Object_ID Help

D

DoesOkay

Guest
Hi, first time posting here. The prefix feature doesn't work or I'd have set it to GMS2. I'm developing a fighting game and working on character state machines right now. Primarily these state scripts need to change values of the instance calling them. I've looked through a number of forum posts, the manual, and a couple other sources.

I'm getting this error code: Variable <unknown_object>.mtm(100003, -2147483648) not set before reading it.

I don't know how to make the scripts know what object to check and change variables for. When the match starts, each controller object with a character selected creates a character object and changes it's 'owner' variable (mostly to keep the controllers separate). I can't just obj_character.variable because that would obv effect both players if they chose the same character. Please let me know if there's an easy way to resolve this.
 

kburkhart84

Firehammer Games
You need to somehow have two different things, variables, objects, something. One way is to have each player be a separate object, and just do the different behavior based on which character was chosen. You could also have the two player objects have their ids stored somewhere. Then you can access them separately even if they are the same object. Just use the code that creates the two player instances to also store the IDs of the two players in something, either the controller object, or global variables.
 
D

DoesOkay

Guest
Actually... yeah. I can just make the controller objects behave as the chosen character would, they're all persistent objects so the id wouldn't change ever right?
 

kburkhart84

Firehammer Games
Actually... yeah. I can just make the controller objects behave as the chosen character would, they're all persistent objects so the id wouldn't change ever right?
If the object is a persistent controller object, then yes, the ID would not ever change.
 
D

DoesOkay

Guest
If the object is a persistent controller object, then yes, the ID would not ever change.
Sorry to bother, but is there a way to not have to write out the object name in front of every variable in the scripts? Like can a script check what object called it and then treat each mention of a local variable as that object's local variable? If I have to write it out every time I'll do it but it seems like there has to be an easier way.
 

kburkhart84

Firehammer Games
You need to look up the with() statement in the manual. You can use it to change the scope of the running code. You would use it on the object ID, and then have the call to the script inside the with() statement. The script would then operate as if the object instance itself was calling the script, and therefore would have direct access to the variables without typing the object name in front.
 
D

DoesOkay

Guest
I am going to read the with() section a few more times. This is my first coding language and I'm learning it very quickly, but ADHD makes it all get jumbled up sometimes.

Would it look something like this though, with the first controller object being called oGP0?

Code:
with (oGP0){script_execute(state)
 

kburkhart84

Firehammer Games
I am going to read the with() section a few more times. This is my first coding language and I'm learning it very quickly, but ADHD makes it all get jumbled up sometimes.

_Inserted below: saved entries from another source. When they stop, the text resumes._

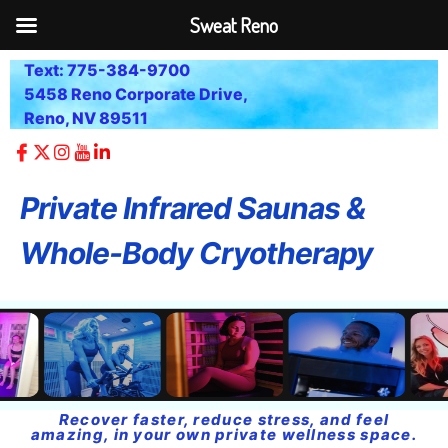
Sweat Reno
Text: 775-384-9700
5458 Reno Corporate Drive,
Reno, NV 89511
Private Infrared Saunas &
Whole-Body Cryotherapy
Recover faster, reduce stress, and feel
amazing, in your own private wellness space.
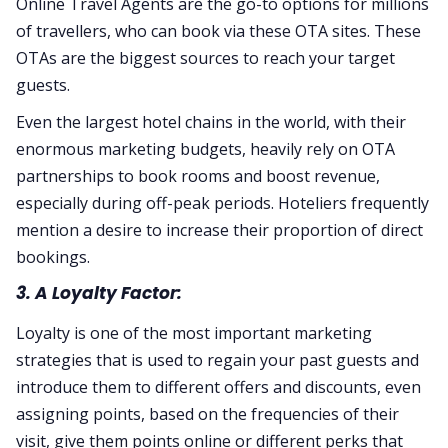
Online Travel Agents are the go-to options for millions
of travellers, who can book via these OTA sites. These
OTAs are the biggest sources to reach your target
guests.
Even the largest hotel chains in the world, with their
enormous marketing budgets, heavily rely on OTA
partnerships to book rooms and boost revenue,
especially during off-peak periods. Hoteliers frequently
mention a desire to increase their proportion of direct
bookings.
3. A Loyalty Factor:
Loyalty is one of the most important marketing
strategies that is used to regain your past guests and
introduce them to different offers and discounts, even
assigning points, based on the frequencies of their
visit, give them points online or different perks that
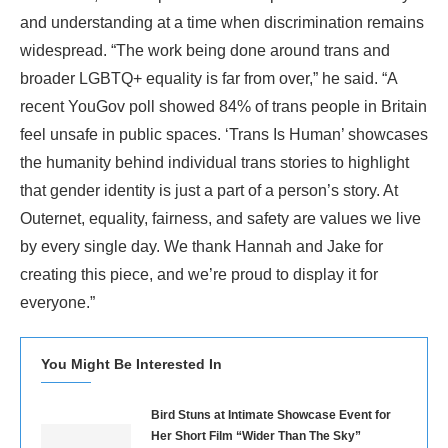
and understanding at a time when discrimination remains
widespread. “The work being done around trans and
broader LGBTQ+ equality is far from over,” he said. “A
recent YouGov poll showed 84% of trans people in Britain
feel unsafe in public spaces. ‘Trans Is Human’ showcases
the humanity behind individual trans stories to highlight
that gender identity is just a part of a person’s story. At
Outernet, equality, fairness, and safety are values we live
by every single day. We thank Hannah and Jake for
creating this piece, and we’re proud to display it for
everyone.”
You Might Be Interested In
Bird Stuns at Intimate Showcase Event for
Her Short Film “Wider Than The Sky”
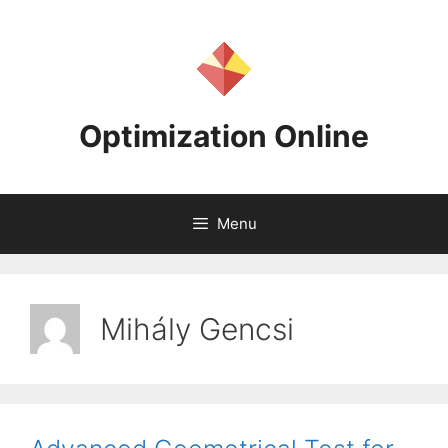
Skip
to
content
Optimization Online
Menu
Mihály Gencsi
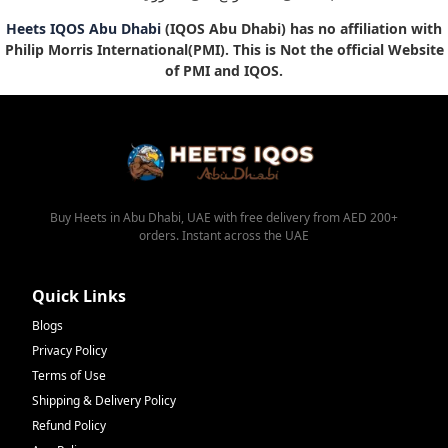
Heets IQOS Abu Dhabi
(IQOS Abu Dhabi) has no affiliation with
Philip Morris International(PMI). This is Not the official Website
of PMI and IQOS.
Buy Heets in Abu Dhabi, UAE with free delivery from AED 200+
orders. Instant across the UAE
Quick Links
Blogs
Privacy Policy
Terms of Use
Shipping & Delivery Policy
Refund Policy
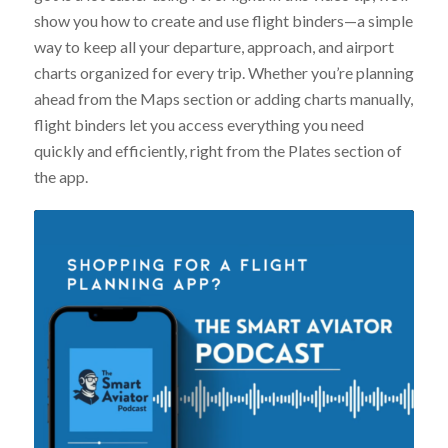
show you how to create and use flight binders—a simple
way to keep all your departure, approach, and airport
charts organized for every trip. Whether you’re planning
ahead from the Maps section or adding charts manually,
flight binders let you access everything you need
quickly and efficiently, right from the Plates section of
the app.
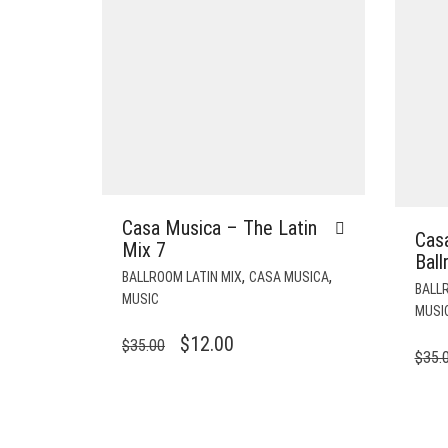
Casa Musica – The Latin
Cas
Mix 7
Bal
,
,
BALLROOM LATIN MIX
CASA MUSICA
BALLR
MUSIC
MUSI
ORIGINAL
CURRENT
$
12.00
$
35.00
$
35.
PRICE
PRICE
WAS:
IS:
$35.00.
$12.00.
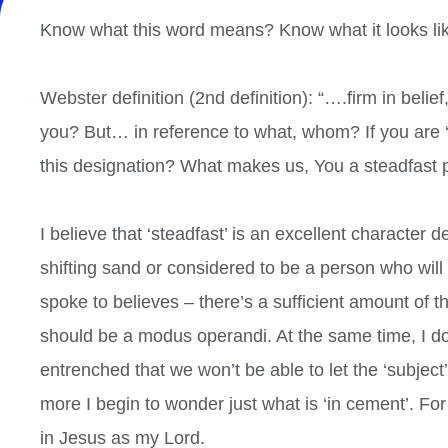
Know what this word means? Know what it looks like
Webster definition (2nd definition): “….firm in belief
you? But… in reference to what, whom? If you are ‘f
this designation? What makes us, You a steadfast
I believe that ‘steadfast’ is an excellent character d
shifting sand or considered to be a person who will
spoke to believes – there’s a sufficient amount of th
should be a modus operandi. At the same time, I don
entrenched that we won’t be able to let the ‘subject’
more I begin to wonder just what is ‘in cement’. F
in Jesus as my Lord.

Would it look something like this though, with the first controller object being called oGP0?

Code:
with (oGP0){script_execute(state)
Actually, you don't need script_execute for this at all. You can run the script/function just using the name of it. So if the name of the function is "state" then the following code would work.

Code:
with(oGP0)
{
    state();
}
If you are using 2.3+ and state is not the actual name of the function, rather you stored the function name(without parenthesis) into the variable named state, then you would use script_execute(state);. If the function is a method on an object instance, you do it the same way as the above code.
 
D

DoesOkay

Guest
Actually, you don't need script_execute for this at all. You can run the script/function just using the name of it. So if the name of the function is "state" then the following code would work.

Code:
with(oGP0)
{
    state();
}
If you are using 2.3+ and state is not the actual name of the function, rather you stored the function name(without parenthesis) into the variable named state, then you would use script_execute(state);. If the function is a method on an object instance, you do it the same way as the above code.
Thank you so much, I understand how I need to set it up now.